Sunday, December 20, 2009

All About Eve


by Dennis Green

The tale of Adam and Eve is apophrical. A woman tempts a man into error, which leads to their mutual downfall. They are expelled from Paradise in nakedness and shame, and their two sons, who, so far as we can tell, mate with their mother, get into a brawl and one kills the other. The curse is then borne by Cain’s offspring, who are destroyed by the Great Flood, while the sons of Abel are spared. Whew!

Talk about your Hebraic Tragedy! The ancient Greeks never came up with anything more telling. But what does it mean?

We are told that Eve is tempted by the serpent to partake of the fruit of “The Tree of the Knowledge of Good & Evil,” duality perhaps??? And then she persuades Adam, with her fateful charms, to partake too. They have been granted complete freedom in the Garden of Eden, with this one prohibition, so when they break it, they feel immediate guilt, and hide their nakedness under fig leaves. God sees their newfound modesty, and knows what it means.

There has been much speculation over the years about the meaning of all this. Nakedness and sexuality, the duality of good and bad that doesn’t exist in a state of Innocence. But perhaps we have a situation in current events which may shed some further light on this ancient Mythos.

A young man succeeds in his chosen field beyond all expectations. He wins ten out of twelve consecutive contests. He is named spokesman for all sorts of products and services, from Nike to Chiclets gum. Soon, he is the first professional golfer to be worth a billion dollars.

And then he meets a woman determined to join with him in matrimony. But first, she must sign a pre-nuptial decree that limits her takeaway should they ever divorce. She signs it gladly, and coaxes, cajoles, caresses him into the marriage bed. All is bliss and they are set to live happily ever after.

And there is only one taboo: Marital Infidelity. The Tree of the Knowledge of Other Women, in the Biblical Sense. If that ensues, all bets are off. They are, as a couple, happy in public, happy to be photographed, happy to be together alone at last at the end of a long day or tournament.

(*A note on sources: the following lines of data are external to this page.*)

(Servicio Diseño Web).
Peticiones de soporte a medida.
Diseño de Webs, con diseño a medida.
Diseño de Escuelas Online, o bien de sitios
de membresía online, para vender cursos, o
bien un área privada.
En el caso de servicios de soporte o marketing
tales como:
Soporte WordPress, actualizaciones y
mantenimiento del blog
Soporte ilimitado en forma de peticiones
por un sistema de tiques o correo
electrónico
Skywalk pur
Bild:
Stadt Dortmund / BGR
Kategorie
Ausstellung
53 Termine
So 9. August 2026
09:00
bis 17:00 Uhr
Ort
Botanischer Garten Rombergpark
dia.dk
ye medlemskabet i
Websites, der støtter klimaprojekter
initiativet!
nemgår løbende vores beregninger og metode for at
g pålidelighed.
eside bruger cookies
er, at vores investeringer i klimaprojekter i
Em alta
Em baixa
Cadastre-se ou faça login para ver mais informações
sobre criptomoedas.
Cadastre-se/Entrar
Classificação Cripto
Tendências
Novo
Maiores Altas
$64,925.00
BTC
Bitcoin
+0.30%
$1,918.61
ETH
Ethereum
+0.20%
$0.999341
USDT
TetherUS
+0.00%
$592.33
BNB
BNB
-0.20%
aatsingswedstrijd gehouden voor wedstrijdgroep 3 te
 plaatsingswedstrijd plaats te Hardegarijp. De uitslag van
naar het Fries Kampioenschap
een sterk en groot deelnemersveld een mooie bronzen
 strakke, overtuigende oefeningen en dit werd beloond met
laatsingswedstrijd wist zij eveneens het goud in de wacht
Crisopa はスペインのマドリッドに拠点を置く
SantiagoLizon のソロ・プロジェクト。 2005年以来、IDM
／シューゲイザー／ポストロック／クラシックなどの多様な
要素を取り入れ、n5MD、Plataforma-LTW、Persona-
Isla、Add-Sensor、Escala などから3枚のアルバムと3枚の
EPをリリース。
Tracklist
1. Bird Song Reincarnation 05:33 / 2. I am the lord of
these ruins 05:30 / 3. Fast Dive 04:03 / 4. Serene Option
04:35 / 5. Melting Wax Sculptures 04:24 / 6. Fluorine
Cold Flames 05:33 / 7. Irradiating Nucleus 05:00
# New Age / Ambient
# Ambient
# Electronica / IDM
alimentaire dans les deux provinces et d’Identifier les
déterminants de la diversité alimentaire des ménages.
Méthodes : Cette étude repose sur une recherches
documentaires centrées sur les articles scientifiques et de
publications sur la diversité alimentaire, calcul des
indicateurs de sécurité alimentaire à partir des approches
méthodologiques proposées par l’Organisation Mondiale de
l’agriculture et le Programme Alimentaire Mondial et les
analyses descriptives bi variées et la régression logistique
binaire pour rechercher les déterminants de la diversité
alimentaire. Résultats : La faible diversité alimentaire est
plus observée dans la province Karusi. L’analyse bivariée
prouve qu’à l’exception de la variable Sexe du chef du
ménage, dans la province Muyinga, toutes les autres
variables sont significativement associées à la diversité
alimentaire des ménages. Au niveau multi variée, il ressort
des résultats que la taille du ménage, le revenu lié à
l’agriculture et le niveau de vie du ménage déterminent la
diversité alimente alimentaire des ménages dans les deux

And then, the blessed event, children! All that was missing to complete the portrait of perfect domestic bliss. And then…who knows..? But something went seriously sideways between them, our dark Adam and his blonde bombshell Eve. It may be that, as for many women post-partum, her libido simply up and died. It may be that he witnessed the birthing, and couldn’t quite look at…her…the same way ever again. Whatever it was, I suspect it produced some degree of frustration.

Cover thy nakedness! As Yeats writes, “Saint Joseph thought the world would melt/but liked the way his finger smelt…” And this: “Eros has pitched her tent/beside the place of excrement…” This from the poet who died after surgery to implant monkey glands to revive his sexuality!

So now the Mrs. Woods is saying that she is going to file for divorce, but that she’s going to wait until “everything has come out, because then I’ll have more leverage…” Now Tiger knows what Paul McCartney felt like. And also, perhaps, Adam the Heir to Eden. Or even me. Why is it that the adults always look so much worse than the kids?

Eve is not merely the archetypal First Woman, but also the First Wife. (I’d say “First Mate,” but that sounds too much like Starbuck…) And as First Wife, she sends a chill down the spine of any man who has one. If this were a nursery story, it would be a Grimm one indeed, enough so to warn little boys against those evil, scheming little Eves.